Monday, Sep. 21, 1970

Leave It to Chance

When Intrepid scored her startling victory over Valiant in last month's America's Cup trials, the least surprised man in Newport was Britton Chance Jr., the young naval architect who had taken the old 1967 Cup winner and redesigned her into the 1970 Cup defender. To Chance's mind, the outcome was decided last winter in a test tank in Hoboken, N.J. There, like some bathtub admiral, he spent four months testing 75 different model hulls until "I felt we had a winning design for Intrepid.'" Chance was sure of it when he saw the first photograph of Valiant under sail. "I could tell from the shape of her wake that she was in trouble," he says, and adds: "There was no turning point. We had it all season."

If confidence is what it takes to defeat the Australian challenger Gretel II when the America's Cup begins this week, Brit Chance obviously has enough to spare. Indeed, some old salts find him downright arrogant. Defeating Valiant was one thing, they say, but criticizing the boat's designer. Olin Stephens, 62, the man who practically invented the 12-meter sloop, is akin to lese-majeste. But Chance isn't listening; he is too busy explaining why Stephens, after designing three of the last four Cup winners, was all but swamped by the new Intrepid. "Olin works very slowly," says Chance. "He gets in trouble with some aspects of his tank tests and ends up confused by the results."

Space-Age Principles. Chance is an unabashed advocate of applying space-age principles to the ancient art of boat building. It is no accident that his chief engineer, Eric Hall, used to work for Grumman Corp., the people who built the Apollo lunar module. Experimenting with tensile strengths and thermal coefficients. Chance refitted the old Intrepid with exotic lightweight metals --beryllium on the top of the mast, magnesium for the winches, boron graphite for the boom--to cut the weight of these vital fittings up to 65%.

In the cockpit, he introduced some of the most sophisticated electronic gear ever carried on a sailboat, including a tape device that plots the boat's course as well as a small computer that tells Skipper Bill Ficker his true speed toward the mark (as opposed to speed through the water). Below the waterline, Chance installed a smaller keel and restyled the stern with a V-shaped bustle. Result: a remarkable 18% increase in Intrepid 's theoretical speed.

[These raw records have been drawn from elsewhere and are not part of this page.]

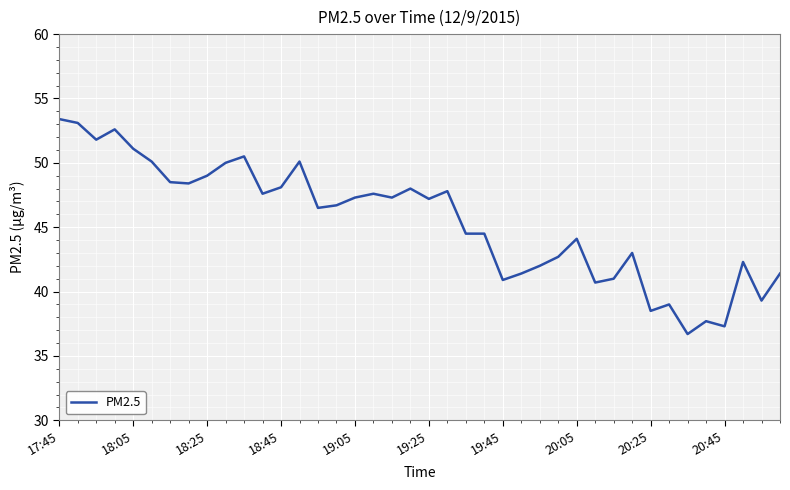

What is the maximum value shown in the chart?

53.4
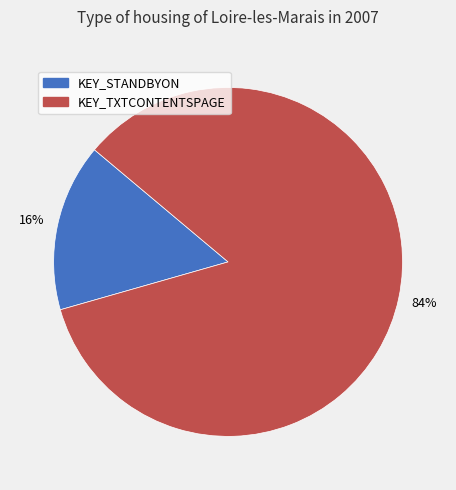

The KEY_STANDBYON slice represents 16% of the pie. True or false?

True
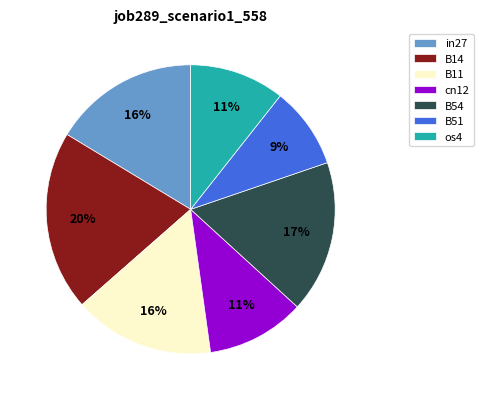

Which category has the smallest portion of the pie?

B51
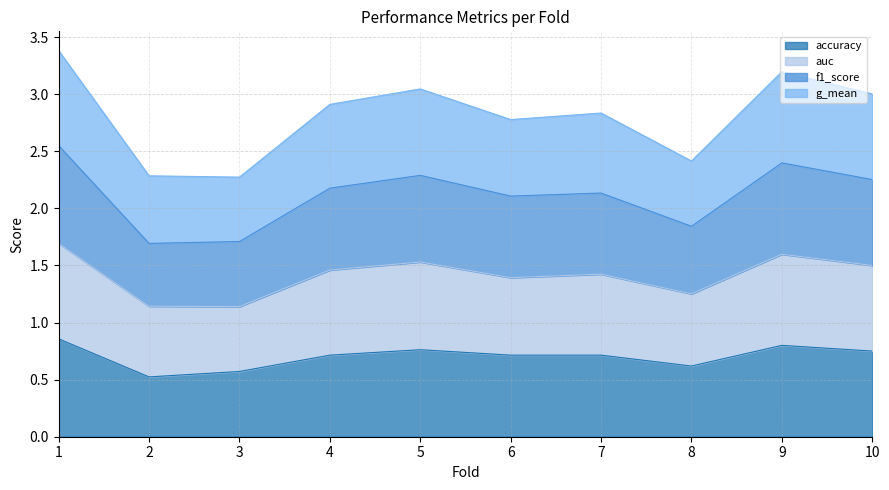

The accuracy series shows 0.7 at 7. True or false?

True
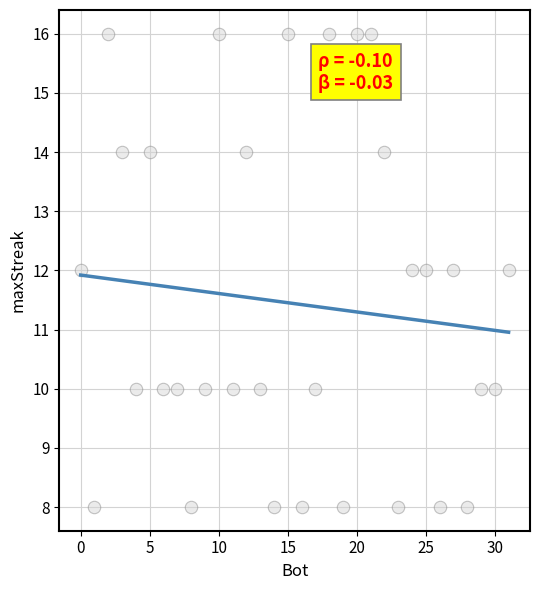

What is the range of X values (max minus min)?

31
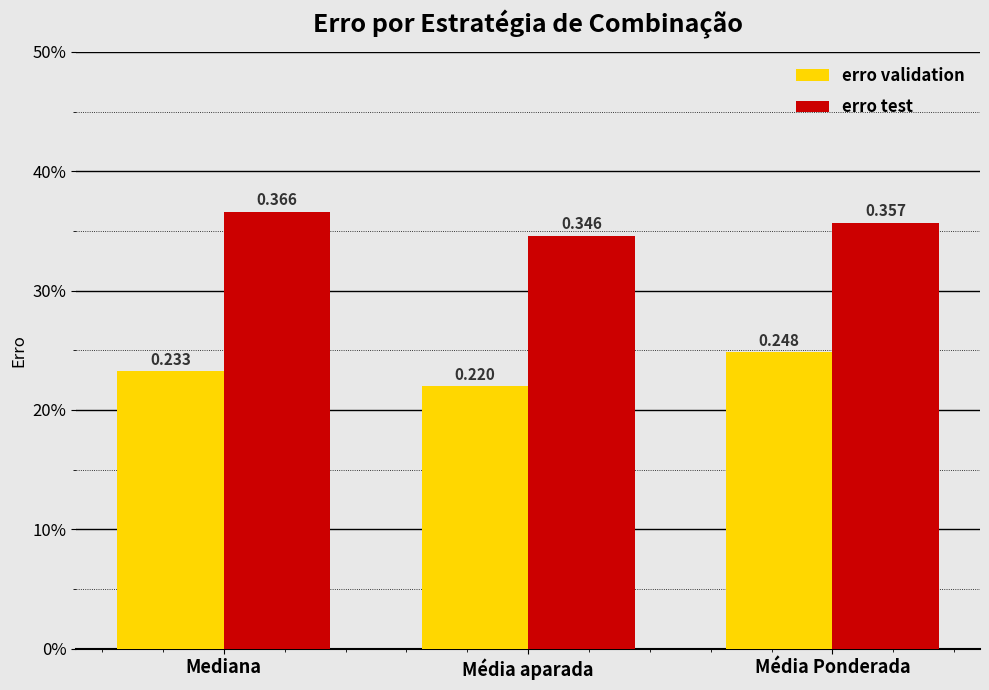

At how many categories does at least one series exceed 0?

3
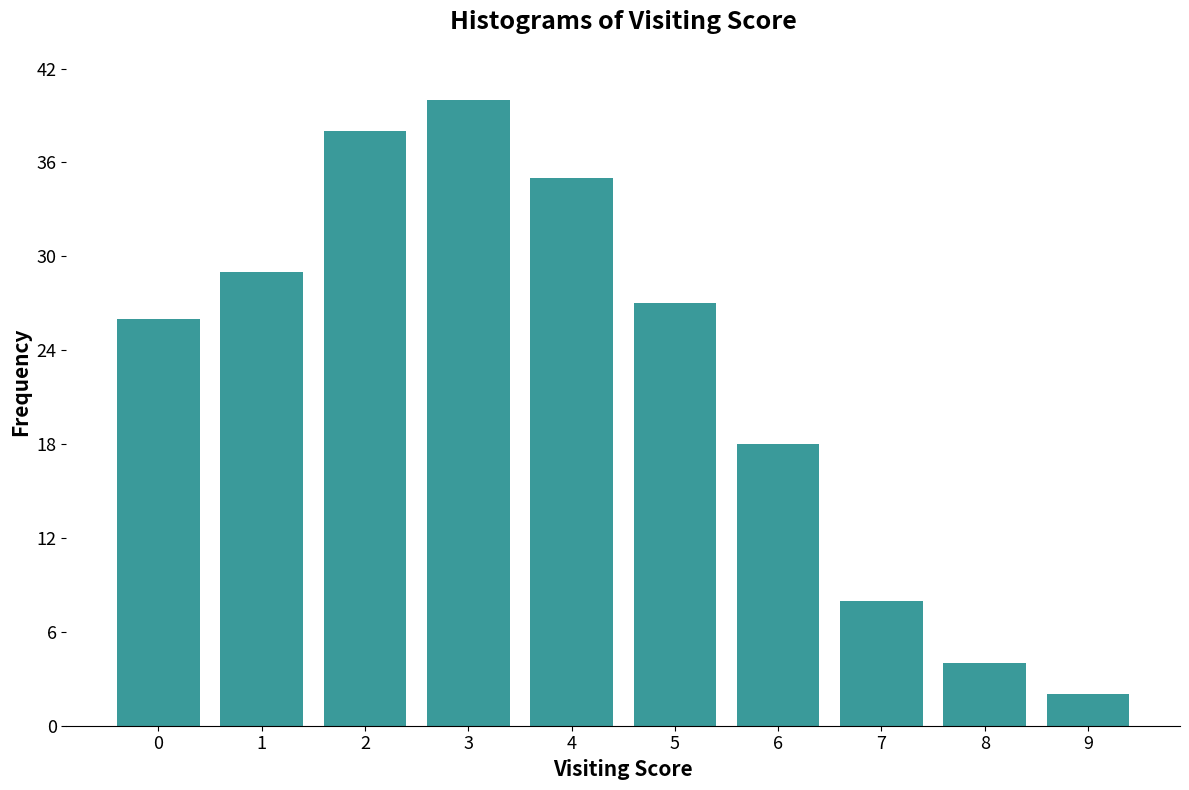

What is the greatest value displayed?

40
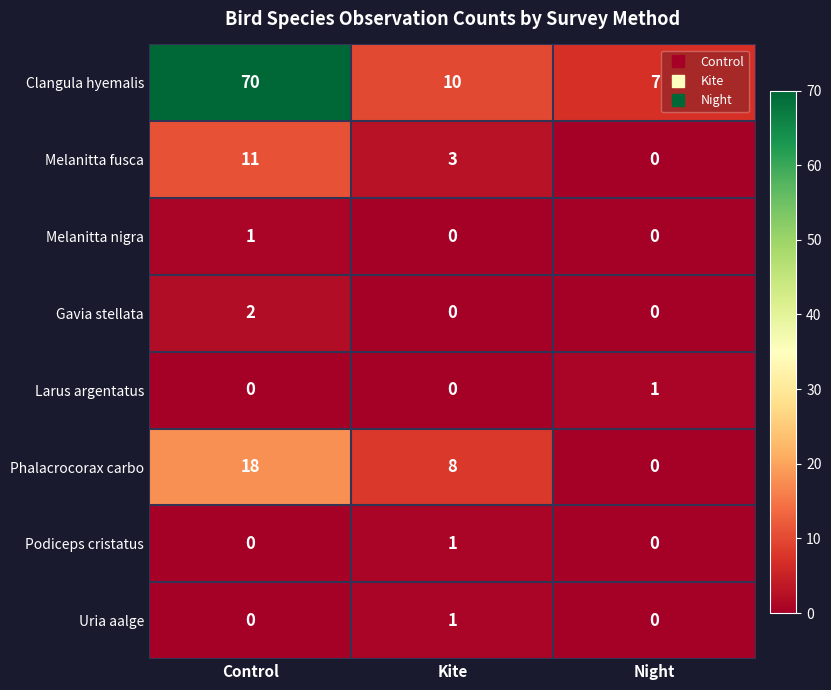

Count the Phalacrocorax carbo values in the range 0 to 18.

3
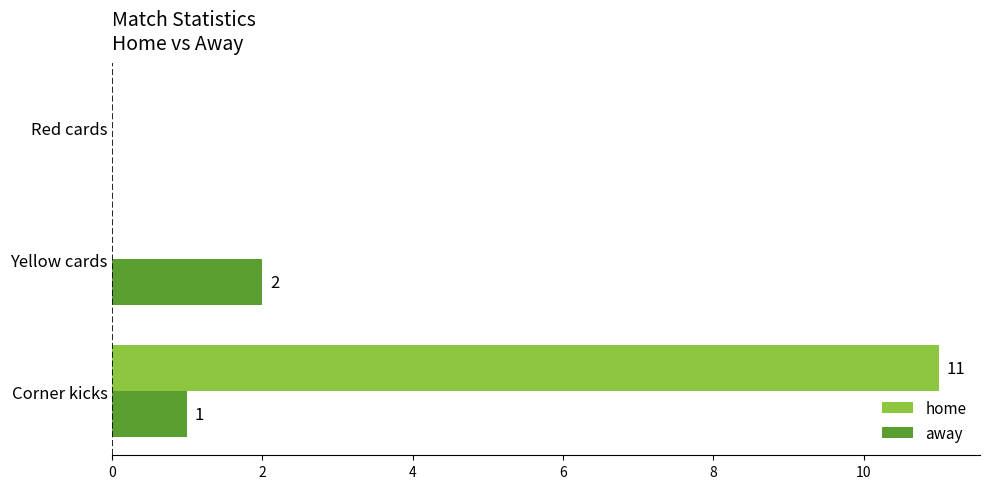

What is the highest value of the home series?

11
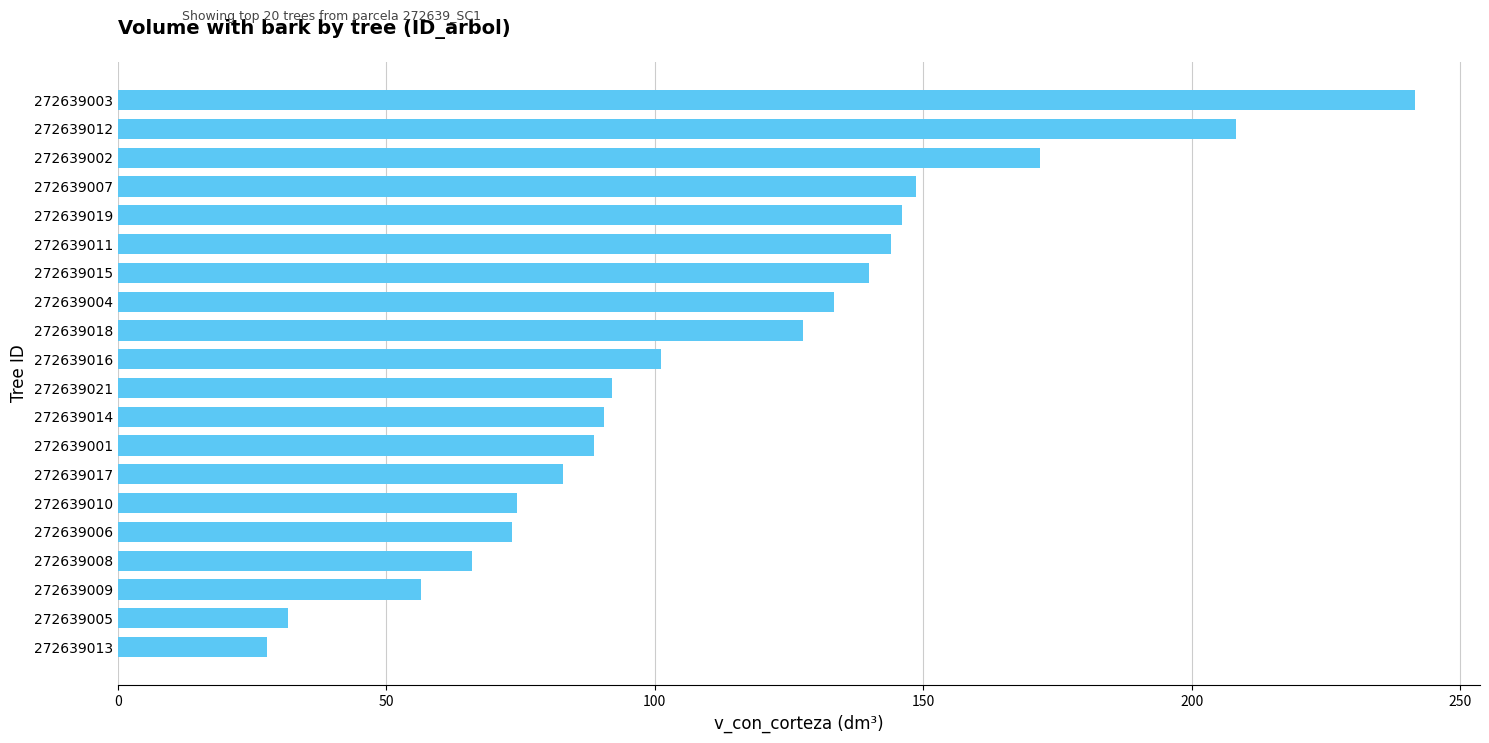

How many values are below 101?

10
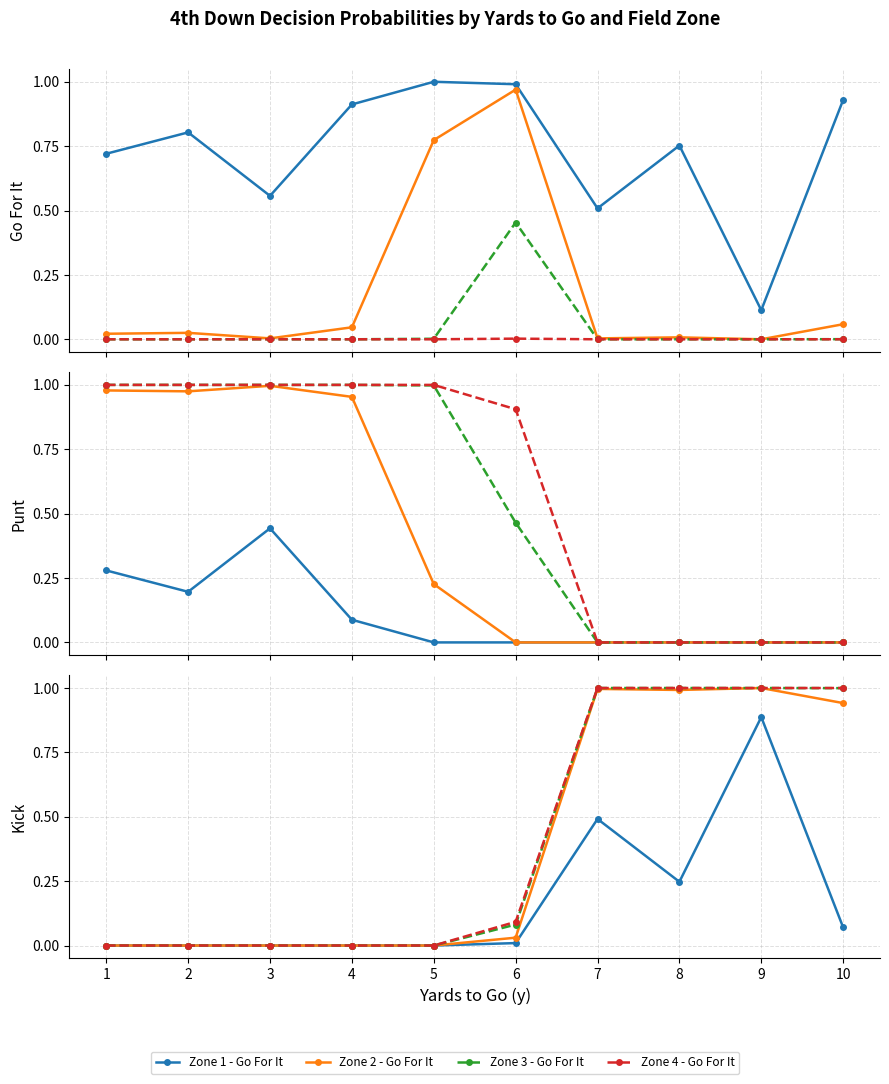

What is the difference between the second highest and second lowest values in the gofor series?

0.5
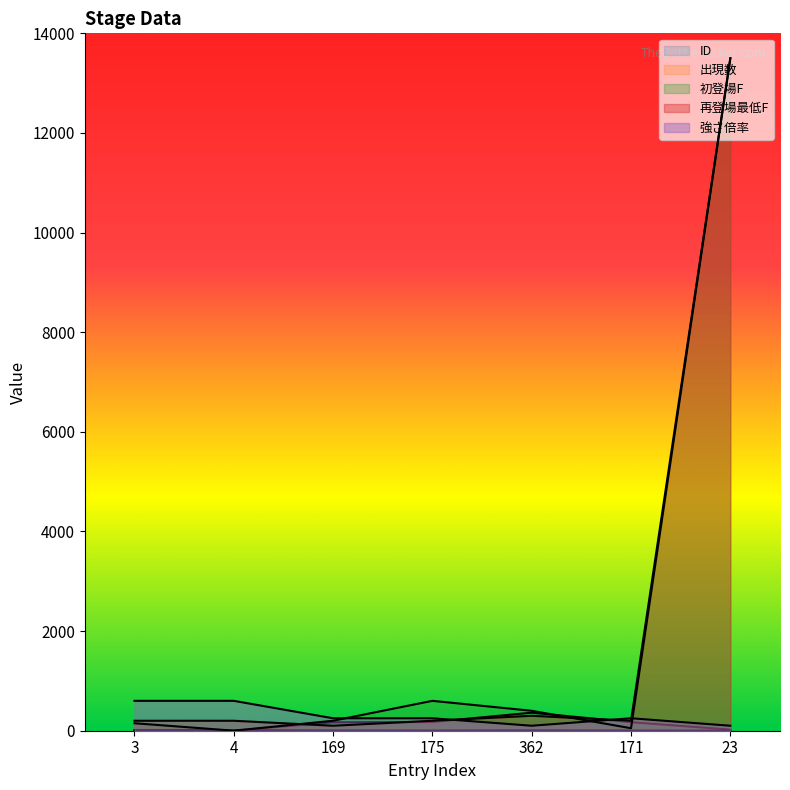

True or false: 再登場最低F has a value of 13500 at 23.

True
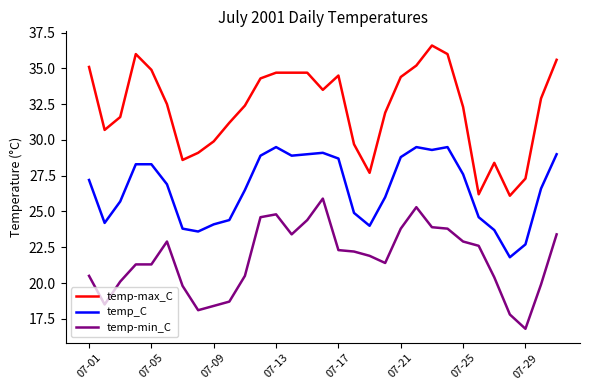

What is the highest value of the temp-max_C series?

36.6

Though some traditionalists would like to dismiss Chance as a brash upstart, at 30 he is actually a year older than Stephens was when he helped design the 1937 Cup winner. Ranger. And, like the old master, he is very much to the manner born. A product of Philadelphia's Main Line, Chance has been a water baby "since my mother dropped me overboard when I was two." His father won a yachting gold medal in the 1952 Olympics. Sisters Jan and Elli are top small-boat skippers, while Uncle Henry is a noted ocean racer. Brit Jr. began sailing tiny sneak boxes on New Jersey's Barnegat Bay, moved on to the E scows his grandfather imported from the Great Lakes. After three years of studying physics at the University of Rochester, he quit school to apply his test-tank theories in open waters. Success came quickly; his innovative 5.5-meter designs, for example, have so far won four world championships, as well as gold and silver medals in the 1968 Olympics.

As for 12-meters, it was only logical that the Intrepid syndicate decided to take a chance on Chance. He has been involved with the America's Cup since 1962, when he helped design one boat and crewed on another. Three years ago, he designed an advanced 12-meter, Chanceggar, to serve as a model for the unsuccessful bid of the French to win the Cup. At the time, there was talk that the New York Yacht Club, holders of the Cup, should prevent Chance from aiding a challenger. His reaction is typical: "My own attitude is that if the French had won the America's Cup, the New York Yacht Club could only have blamed itself for not ordering a new boat from me. Besides, designing Chanceggar provided experience without which we couldn't have improved Intrepid as much as we have."